4. Simulation Captures Uncertainty

Point estimates ("Falcons will win") miss the uncertainty. Simulation shows the range of possibilities and their likelihood.

5. Fat Tails Are Real

A 1.8% event occurred. This validates that extreme outcomes happen more often than intuition suggests.


Technical Implementation

def super_bowl_li_simulation():
    """
    Simulate Super Bowl LI from various game states.
    """
    simulator = LiveWinProbability(
        home_off=3.5, away_off=2.5,  # Falcons home
        home_def=-1.0, away_def=1.0
    )

    # Key moments
    moments = [
        {'score': (28, 3), 'quarter': 3, 'time': 8.5, 'poss': 'ATL'},
        {'score': (28, 9), 'quarter': 4, 'time': 9.7, 'poss': 'NE'},
        {'score': (28, 20), 'quarter': 4, 'time': 2.5, 'poss': 'ATL'},
        {'score': (28, 20), 'quarter': 4, 'time': 1.0, 'poss': 'NE'},
    ]

    for moment in moments:
        result = simulator.calculate_win_probability(
            home_score=moment['score'][0],
            away_score=moment['score'][1],
            quarter=moment['quarter'],
            time_remaining=moment['time'],
            home_possession=(moment['poss'] == 'ATL'),
            n_sims=10000
        )

        print(f"\n{moment['score'][0]}-{moment['score'][1]}, "
              f"Q{moment['quarter']} {moment['time']:.1f} min")
        print(f"  Falcons WP: {result['home_win_prob']:.1%}")
        print(f"  Patriots WP: {result['away_win_prob']:.1%}")

Conclusion

Super Bowl LI demonstrates why simulation matters.
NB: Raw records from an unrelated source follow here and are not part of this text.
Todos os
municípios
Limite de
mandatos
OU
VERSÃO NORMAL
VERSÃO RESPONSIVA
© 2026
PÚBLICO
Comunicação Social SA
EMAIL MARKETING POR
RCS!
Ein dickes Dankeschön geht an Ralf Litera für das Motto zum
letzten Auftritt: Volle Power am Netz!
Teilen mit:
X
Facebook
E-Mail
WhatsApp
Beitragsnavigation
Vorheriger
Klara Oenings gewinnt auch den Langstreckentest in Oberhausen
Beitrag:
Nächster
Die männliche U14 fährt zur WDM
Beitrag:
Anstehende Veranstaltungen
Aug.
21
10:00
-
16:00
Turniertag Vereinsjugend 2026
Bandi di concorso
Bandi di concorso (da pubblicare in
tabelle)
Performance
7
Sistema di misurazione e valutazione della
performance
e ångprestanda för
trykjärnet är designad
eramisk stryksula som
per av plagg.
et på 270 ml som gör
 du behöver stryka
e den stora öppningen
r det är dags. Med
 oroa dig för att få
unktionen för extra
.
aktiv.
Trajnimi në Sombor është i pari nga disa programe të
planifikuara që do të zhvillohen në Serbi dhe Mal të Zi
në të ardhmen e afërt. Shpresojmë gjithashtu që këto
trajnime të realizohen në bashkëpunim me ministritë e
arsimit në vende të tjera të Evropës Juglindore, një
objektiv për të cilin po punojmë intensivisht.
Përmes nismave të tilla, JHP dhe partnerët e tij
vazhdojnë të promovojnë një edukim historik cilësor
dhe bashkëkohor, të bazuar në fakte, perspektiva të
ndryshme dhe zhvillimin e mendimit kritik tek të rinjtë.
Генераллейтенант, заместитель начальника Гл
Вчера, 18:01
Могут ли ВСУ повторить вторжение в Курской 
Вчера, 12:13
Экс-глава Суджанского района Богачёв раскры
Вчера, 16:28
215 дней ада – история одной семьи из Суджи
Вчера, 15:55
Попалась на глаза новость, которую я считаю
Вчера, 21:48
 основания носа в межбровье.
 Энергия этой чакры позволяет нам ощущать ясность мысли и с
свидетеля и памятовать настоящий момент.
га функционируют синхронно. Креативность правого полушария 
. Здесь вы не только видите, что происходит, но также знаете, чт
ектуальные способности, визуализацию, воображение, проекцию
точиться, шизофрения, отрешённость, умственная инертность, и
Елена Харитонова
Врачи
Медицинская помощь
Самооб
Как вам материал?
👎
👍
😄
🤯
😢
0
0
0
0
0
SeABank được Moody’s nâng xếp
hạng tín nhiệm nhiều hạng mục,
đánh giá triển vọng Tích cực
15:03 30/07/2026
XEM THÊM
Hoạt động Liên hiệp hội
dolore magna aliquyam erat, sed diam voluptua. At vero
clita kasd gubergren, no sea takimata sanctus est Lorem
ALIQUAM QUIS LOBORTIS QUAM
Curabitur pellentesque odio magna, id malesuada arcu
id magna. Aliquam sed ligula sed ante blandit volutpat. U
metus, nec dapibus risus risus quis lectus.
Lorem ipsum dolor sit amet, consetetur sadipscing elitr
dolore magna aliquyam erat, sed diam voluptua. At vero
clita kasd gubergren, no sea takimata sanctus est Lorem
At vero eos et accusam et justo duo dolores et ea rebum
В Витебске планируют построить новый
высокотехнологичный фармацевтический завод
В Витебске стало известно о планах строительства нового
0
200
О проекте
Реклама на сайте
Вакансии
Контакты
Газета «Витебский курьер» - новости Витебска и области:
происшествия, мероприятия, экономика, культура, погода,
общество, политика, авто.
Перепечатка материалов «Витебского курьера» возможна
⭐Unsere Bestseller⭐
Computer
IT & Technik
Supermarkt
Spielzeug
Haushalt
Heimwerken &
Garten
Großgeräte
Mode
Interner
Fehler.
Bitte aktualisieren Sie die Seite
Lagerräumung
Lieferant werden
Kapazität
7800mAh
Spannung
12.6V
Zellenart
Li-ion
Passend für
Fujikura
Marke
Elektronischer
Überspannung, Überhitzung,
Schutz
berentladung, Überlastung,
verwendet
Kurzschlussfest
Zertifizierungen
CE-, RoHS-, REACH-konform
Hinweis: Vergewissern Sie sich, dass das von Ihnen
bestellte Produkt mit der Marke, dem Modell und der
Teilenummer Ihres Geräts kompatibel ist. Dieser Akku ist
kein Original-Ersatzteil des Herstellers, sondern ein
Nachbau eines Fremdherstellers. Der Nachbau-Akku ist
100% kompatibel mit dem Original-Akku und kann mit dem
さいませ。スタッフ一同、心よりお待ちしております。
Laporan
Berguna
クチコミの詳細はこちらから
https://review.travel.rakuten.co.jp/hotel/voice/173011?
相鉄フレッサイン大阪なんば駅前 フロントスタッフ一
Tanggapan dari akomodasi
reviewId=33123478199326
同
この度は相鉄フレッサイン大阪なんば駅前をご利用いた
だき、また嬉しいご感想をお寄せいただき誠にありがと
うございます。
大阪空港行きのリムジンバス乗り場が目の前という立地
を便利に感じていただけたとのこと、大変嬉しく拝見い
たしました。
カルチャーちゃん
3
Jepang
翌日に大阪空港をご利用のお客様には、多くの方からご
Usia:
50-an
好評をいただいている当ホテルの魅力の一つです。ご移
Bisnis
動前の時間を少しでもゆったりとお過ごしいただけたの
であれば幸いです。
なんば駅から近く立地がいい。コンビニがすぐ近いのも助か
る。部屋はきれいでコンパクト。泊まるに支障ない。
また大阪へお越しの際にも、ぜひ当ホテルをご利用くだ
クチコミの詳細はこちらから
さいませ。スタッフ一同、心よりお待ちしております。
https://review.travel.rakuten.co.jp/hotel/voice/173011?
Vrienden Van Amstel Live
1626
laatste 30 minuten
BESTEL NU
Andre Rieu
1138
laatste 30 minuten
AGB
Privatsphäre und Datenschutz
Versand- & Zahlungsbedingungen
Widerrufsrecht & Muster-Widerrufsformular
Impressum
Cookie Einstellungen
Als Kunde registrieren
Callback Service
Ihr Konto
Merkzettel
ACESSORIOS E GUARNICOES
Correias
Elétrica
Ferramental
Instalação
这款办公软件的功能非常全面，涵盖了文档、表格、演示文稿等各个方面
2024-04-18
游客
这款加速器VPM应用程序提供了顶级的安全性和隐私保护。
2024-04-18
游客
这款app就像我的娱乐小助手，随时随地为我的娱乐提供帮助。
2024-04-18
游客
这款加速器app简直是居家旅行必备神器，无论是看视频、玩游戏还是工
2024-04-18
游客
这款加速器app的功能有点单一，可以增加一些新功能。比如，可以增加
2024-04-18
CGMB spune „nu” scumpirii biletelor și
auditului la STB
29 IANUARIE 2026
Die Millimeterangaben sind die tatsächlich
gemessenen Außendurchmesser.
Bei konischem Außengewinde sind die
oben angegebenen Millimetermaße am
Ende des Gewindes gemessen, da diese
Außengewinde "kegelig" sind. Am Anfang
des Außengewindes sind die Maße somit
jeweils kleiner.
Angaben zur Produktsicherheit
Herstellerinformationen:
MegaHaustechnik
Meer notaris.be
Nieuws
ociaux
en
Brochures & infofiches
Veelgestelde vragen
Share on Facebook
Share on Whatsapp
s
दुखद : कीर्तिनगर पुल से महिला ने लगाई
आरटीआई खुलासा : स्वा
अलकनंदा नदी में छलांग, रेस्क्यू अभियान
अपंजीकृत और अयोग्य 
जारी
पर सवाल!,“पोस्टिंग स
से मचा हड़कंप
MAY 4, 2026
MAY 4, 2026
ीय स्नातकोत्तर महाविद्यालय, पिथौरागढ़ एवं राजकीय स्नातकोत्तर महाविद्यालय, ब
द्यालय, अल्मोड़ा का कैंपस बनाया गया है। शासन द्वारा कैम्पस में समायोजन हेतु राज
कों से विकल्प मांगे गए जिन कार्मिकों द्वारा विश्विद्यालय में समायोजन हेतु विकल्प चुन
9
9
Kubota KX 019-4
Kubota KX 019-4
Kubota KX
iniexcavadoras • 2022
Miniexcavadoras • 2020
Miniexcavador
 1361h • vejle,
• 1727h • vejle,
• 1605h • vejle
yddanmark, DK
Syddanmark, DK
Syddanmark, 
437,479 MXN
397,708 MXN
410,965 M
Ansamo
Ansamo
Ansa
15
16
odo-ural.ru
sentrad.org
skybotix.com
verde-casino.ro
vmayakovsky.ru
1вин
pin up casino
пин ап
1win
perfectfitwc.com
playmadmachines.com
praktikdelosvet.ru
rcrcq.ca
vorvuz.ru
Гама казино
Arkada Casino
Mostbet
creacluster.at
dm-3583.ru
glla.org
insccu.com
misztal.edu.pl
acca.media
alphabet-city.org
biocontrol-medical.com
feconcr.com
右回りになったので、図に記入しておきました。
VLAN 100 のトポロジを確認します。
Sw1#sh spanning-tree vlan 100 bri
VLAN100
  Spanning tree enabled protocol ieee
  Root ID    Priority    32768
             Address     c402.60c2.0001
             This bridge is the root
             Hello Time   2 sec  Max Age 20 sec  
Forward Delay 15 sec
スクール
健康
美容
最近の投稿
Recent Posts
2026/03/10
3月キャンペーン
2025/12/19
At no point was the Patriots' win probability literally zero—even at 28-3, they had 1-2% chance. That small probability represented a real possibility that ultimately occurred.

For analysts, the lesson is clear: report uncertainty. A 98% probability sounds definitive, but 2% events happen. Simulation captures this nuance in ways that point predictions cannot.

The Falcons didn't "choke" a 100% win—they lost a game where they had 98% probability. The difference matters for how we understand football and probability itself.